The other day I walked into one of my favourite bookshops in town: Librería Arenas. As I am writing researching and writing about the history of my grandmother’s family, I was wondering whether there might be a good reference book about life in La Coruña around the time of the Spanish Second Republic (1931-1936), which preceded the Civil War.
As my great-grandfather was a political conservative -he was a staunch supporter of the ousted Spanish monarchy, held zealous religious views (and consequently feared persecution against Catholics in religiously-hostile Republican Spain) and had been politically active prior to 1931-, I wanted to find a book which would tell me about what life would have been like at the time for a man of his position and condition.
Sadly, my quest for such a book was not successful, but on the whole it was a positive and fruitful afternoon. A friend of mine who’d accompanied me to the bookshop pointed out a book about a Royal visit to La Coruña. I leafed through the slim volume without much hope or interest, partly because I soon noticed that the authour had made the fateful mistake of confusing one of the visiting princes (Prince George of the United Kingdom, future Duke of Kent) with his elder brother Albert, Duke of York. Such mistake was understandable, as Albert, Duke of York later became King not as Albert I, but rather as George VI, in the aftermath of the succession crisis of 1936.
But besides poor research on the author’s part, I also noticed a remarkable picture: the Prince of Wales, who in 1936 became King Edward VIII and was later created Duke of Windsor by his successor, appears in the forefront of the photograph unveiling a plaque to the memory of Sir John Moore, a British lieutenant-general who lost his life in the Battle of Corunna (1809) fighting against Napoleonic forces. Behind him, dressed in what seems to be a long rain-coat, is none other than my own great-grandfather! I needn’t tell you that I purchased the book without hesitating.
An old cutting from a 1990’s calendar had proved that my great-grandfather had already met a Royal personality years before, when in September 1927 he had been part of the reception committee which welcomed Alfonso XIII of Spain and his wife, Victoria Eugenia (born Victoria Eugenia of Battenberg and one of Queen Victoria’s many grandchildren) to La Coruña. Back then, the King and Queen had paid a visit to the city -the King’s third and the Queen’s first- to inspect the improvements of the new railway line which connected La Coruña with Zamora. It was to be their last visit to the city.

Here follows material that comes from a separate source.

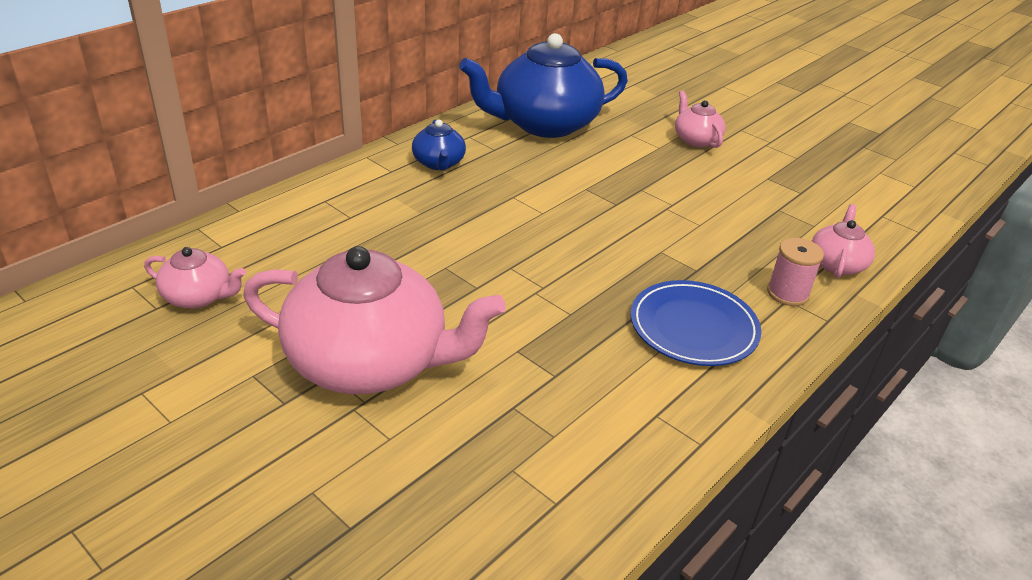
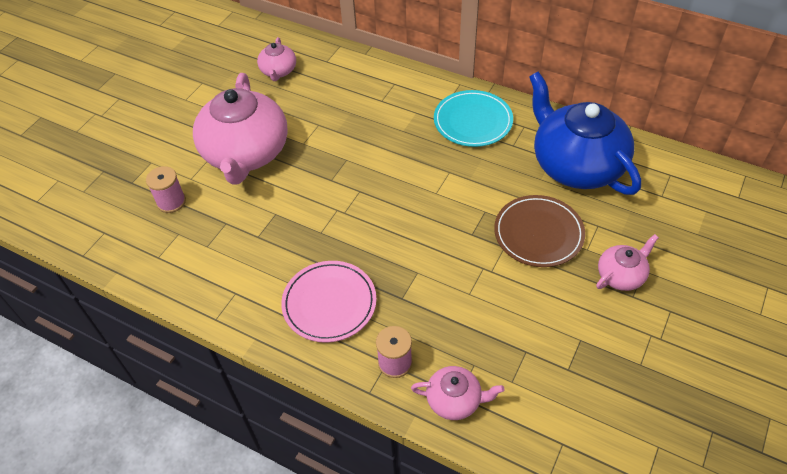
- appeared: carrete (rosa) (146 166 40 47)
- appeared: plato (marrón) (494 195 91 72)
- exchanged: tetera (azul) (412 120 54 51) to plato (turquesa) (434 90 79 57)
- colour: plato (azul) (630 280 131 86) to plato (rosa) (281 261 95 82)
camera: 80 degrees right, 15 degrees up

In January 1931, with Alfonso XIII’s monarchy on its last legs and the Second Republic looming over the horizon, the Prince of Wales and his brother, Prince George, visited Spain before embarking on an official trip to South America. They entered Spain by car through the north from France, and made their way to Santander, where they boarded the ship Oropesa, which would take them, not without delay, to La Coruña. There they visited the tomb of Sir John Moore and then unveiled the above-mentioned plaque, which still exists today. However, Edward and George only spent a few hours in the city, for they still had to make their way to Santiago, where they saw the remains of St James the Great, before travelling to the port-city of Vigo, then as now an industrialised hub of the Spanish North.
The Princes then made their way to Bermuda, and from there proceeded to South America. The Prince of Wales, it was reported, was so pleased with what he saw of La Coruña that he had promised to return on his way back home the following April. Alas, political developments at the time, with the monarchy recently toppled and the Second Republic still being celebrated by the hysterical masses, it was judged best that the Princes should return to London straight away.
When the picture of the Prince of Wales and my great-grandfather was taken in 1931, one of my great-aunts (who is fortunately still alive) was only three weeks old. Another of my great-aunts was born over a year later, but perhaps more poignant is the fact that my great-grandfather would soon lose his job on account of his political views. It was, after all, a very dangerous time for someone not in tune with the ruling regime.